__Page excerpt__
────────────────

Should Windows 10 have anything the corporate market penetration Microsoft hopes for, it is increasingly probable that hackers will find all kinds of imaginative ways of cloning key executives' fingerprints. It is, for example, likely that a phone picked from an executives's jacket suit pocket or hotel bedside table would be likely to already have his or her fingerprints on its touchscreen, potentially making the device less secure than it might have been with a more traditional form of security such as a personal identification number (PIN).

A easy route for hackers

The fact that Windows 10 operates across a wide range of platforms of devices also poses an additional potential security hazard. If a device is hacked, the cyber criminal, spy or terrorist can potentially access the entire corporate database. Moreover, as the linked devices must communicate with one another, there is also an opportunity for cyber criminals to hack into the communication channels between devices.

There are, however, some additional security features in Windows 10 that are less of a headline-grabber than biometric ID but which may prove more useful in the long run. These include enabling users to differentiate between corporate and personal communications.

Whilst outlining the new security features on Windows 10, Microsoft quoted a report from security firm Stroz Friedberg finding that 87 per cent of senior managers admit to regularly uploading work files to a personal email or cloud account - with 58 per cent of users admitting to having accidentally sent sensitive information to the wrong person.

It remains to be seen if Windows 10 represents a turning point for Microsoft in terms of cyber security. Previous versions of Windows have been relatively easy to hack for two simple reasons. The first is that the original OS, on which all the other are built, was never designed to be networked across more than a handful of computers and has a large digital 'footprint' made up of legacy code which frequently offers a number of hitherto unidentified 'backdoor' entry points for determined hackers.

But, for years, Windows' greatest vulnerability was a direct result of its commercial success. At a time when by far the majority of PCs and laptops ran Windows and Apple was no more than upstart in computing, there was little point in trying to hack into any operating system other than Windows.

Today, however cyber criminals are increasingly turning their attentions to a wider range of operating systems such as the Apple iOS, Google's Android and the main flavours of the open source OS Linux.

But whatever operating systems companies opt for, it is essential that they take independent advice to establish a firm set of security protocols and safeguards of their own rather than relying on those built into generic third-party software.

────────────────

__Data listing__
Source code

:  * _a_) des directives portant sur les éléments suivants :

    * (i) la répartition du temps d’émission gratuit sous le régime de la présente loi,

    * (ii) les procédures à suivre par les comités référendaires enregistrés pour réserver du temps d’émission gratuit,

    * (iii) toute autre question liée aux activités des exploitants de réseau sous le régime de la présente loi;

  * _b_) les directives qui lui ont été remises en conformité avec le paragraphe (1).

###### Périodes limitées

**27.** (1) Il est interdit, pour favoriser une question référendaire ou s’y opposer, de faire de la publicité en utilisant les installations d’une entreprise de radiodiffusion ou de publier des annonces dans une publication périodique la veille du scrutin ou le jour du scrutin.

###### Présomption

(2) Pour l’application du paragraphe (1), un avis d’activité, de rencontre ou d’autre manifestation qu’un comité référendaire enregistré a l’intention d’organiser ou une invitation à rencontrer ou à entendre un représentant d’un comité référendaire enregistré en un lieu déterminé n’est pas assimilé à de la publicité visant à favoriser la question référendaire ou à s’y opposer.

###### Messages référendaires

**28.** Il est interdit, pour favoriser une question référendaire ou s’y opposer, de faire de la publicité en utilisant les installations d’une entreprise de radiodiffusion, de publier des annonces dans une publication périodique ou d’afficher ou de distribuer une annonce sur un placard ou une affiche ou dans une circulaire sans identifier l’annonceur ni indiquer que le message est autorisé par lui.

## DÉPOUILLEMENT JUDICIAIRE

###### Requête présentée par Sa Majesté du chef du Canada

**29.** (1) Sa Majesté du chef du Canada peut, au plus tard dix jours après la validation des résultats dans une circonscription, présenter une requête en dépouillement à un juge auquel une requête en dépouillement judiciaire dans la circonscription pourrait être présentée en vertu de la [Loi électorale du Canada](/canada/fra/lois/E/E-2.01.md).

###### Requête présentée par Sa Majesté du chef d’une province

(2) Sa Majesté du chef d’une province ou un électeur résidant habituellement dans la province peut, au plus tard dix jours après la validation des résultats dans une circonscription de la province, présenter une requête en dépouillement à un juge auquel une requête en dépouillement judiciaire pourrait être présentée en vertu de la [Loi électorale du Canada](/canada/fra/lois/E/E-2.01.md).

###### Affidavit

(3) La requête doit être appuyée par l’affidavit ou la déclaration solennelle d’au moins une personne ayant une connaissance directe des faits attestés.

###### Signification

────────────────

__Activity list__
**A)** In the Windows 10 security article, what share of senior managers admit to regularly uploading work files to a personal email or cloud account?
**B)** Reproduce the passage of the Windows 10 security article from "Today, however cyber" up to and including "source OS Linux.".

__Solutions__
**A)** 87 per cent

**B)**
Today, however cyber criminals are increasingly turning their attentions to a wider range of operating systems such as the Apple iOS, Google's Android and the main flavours of the open source OS Linux.